Ces multiples problèmes rendent encore plus important l'établissement d'un forum fiable de règlement des différends. En conséquence, cela signifie que la loi électorale doit prévoir des procédures pour le dépôt des griefs et l'identification d'un tribunal pour les entendre. Les tribunaux libyens sont confrontés à de nombreuses menaces qui compromettent leur capacité à être indépendants et, par conséquent, un forum hébergé ou sous protection internationale devrait être envisagé. Cependant, étant donné la sensibilité de la question, tout processus doit être entièrement transparent pour assurer une confiance maximale et minimiser les possibilités de perturbation.

Mais il reste un autre obstacle, qui est lui-même le résultat de la dernière série d’élections : de nombreux acteurs politiques et militaires libyens ne veulent tout simplement pas de changement et sont ouvertement hostiles à l’idée même de nouvelles élections. Cette réticence sous-tend l'incertitude quant à savoir si les scrutins peuvent être menés en toute sécurité ou si les électeurs peuvent exercer leurs droits sans subir de contrainte. De plus, de nombreux Libyens n’appartenant pas à l'élite ne croient pas qu’en ce moment les élections peuvent être autres que destructrices. Compte tenu de la capacité des médias libyens à manipuler l'opinion publique, il reste encore du travail à faire pour convaincre le plus de gens possible de la nécessité d’aller au vote, plutôt que de les y forcer. Cela ne peut être fait de manière significative et efficace que s'il est possible de démontrer que les risques ont été pris en compte ; un organisme comme la Mission d'appui des Nations Unies serait bien placé pour le faire. Et le meilleur moyen d'influencer efficacement l'élite politique libyenne est de la soumettre à de fortes pressions publiques.

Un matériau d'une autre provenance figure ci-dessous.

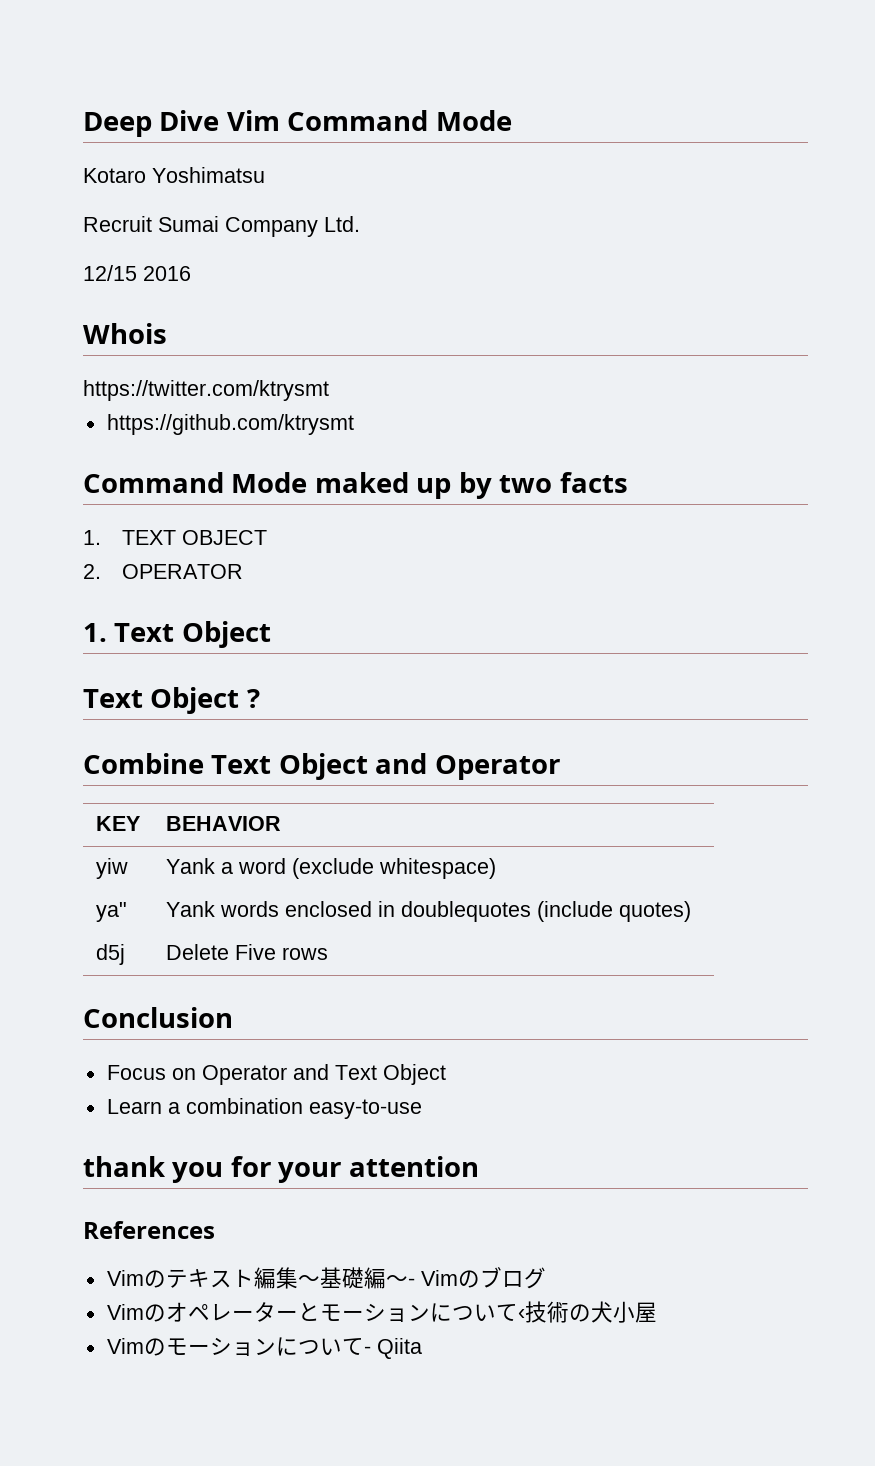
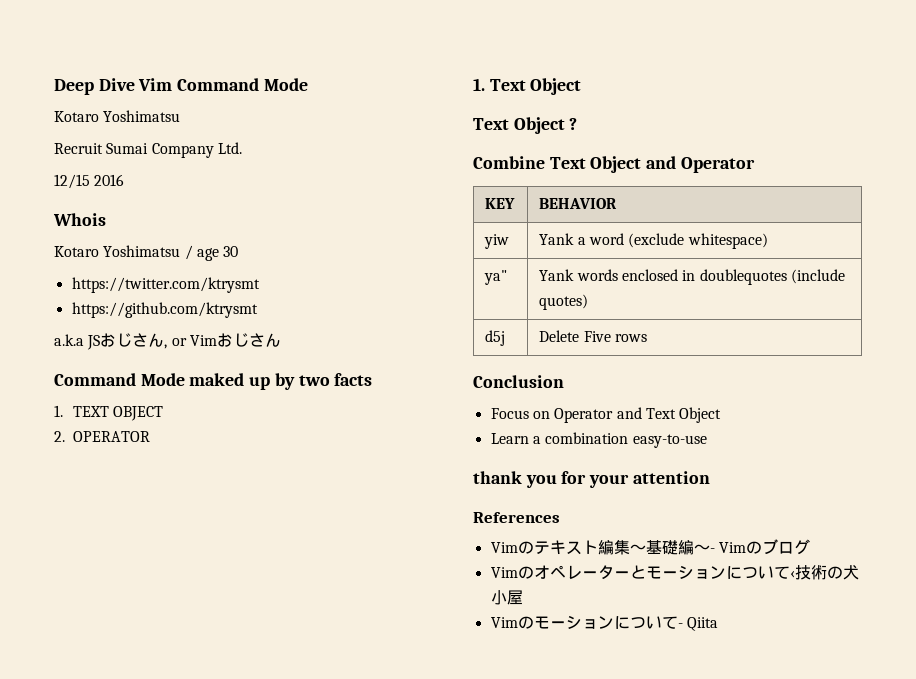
[83,380,329,401] [106,414,354,435] https://twitter.com/ktrysmt // https://github.com/ktrysmt -> [54,245,239,261] [71,277,260,293] [71,302,258,318] [54,333,281,350] Kotaro Yoshimatsu / age 30 // https://twitter.com/ktrysmt // https://github.com/ktrysmt // a.k.a JSおじさん, or Vimおじさん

Les élections en Libye ont la capacité de stimuler le changement dont le pays a besoin, mais elles ont aussi la capacité d'être fortement déstabilisantes. Les meilleures chances de réussite viendront avec une véritable unité des acteurs européens. Cela commence par un accord entre les principaux acteurs européens, notamment sur le type d'élections – parlementaires, présidentielles ou les deux – qu'il serait le plus productif d'organiser en collaboration avec la Mission d'appui des Nations Unies, la Haute commission électorale nationale (HNEC) et des hommes d'influence libyens pour mitiger les nombreux risques liés à l'organisation d'élections à l'heure actuelle. Les acteurs européens devront également trouver une position unifiée lorsqu'ils traiteront avec les acteurs politiques et militaires libyens et les acteurs régionaux s'ils veulent réduire la vulnérabilité du plan aux perturbations causées par les saboteurs. L'histoire récente nous a appris que la désunion et la confusion sur la scène internationale se reflètent inévitablement sur le terrain en Libye. Pour que les élections de 2018 ne soient pas le reflet de celles de 2014, les leçons des quatre dernières années devront être apprises.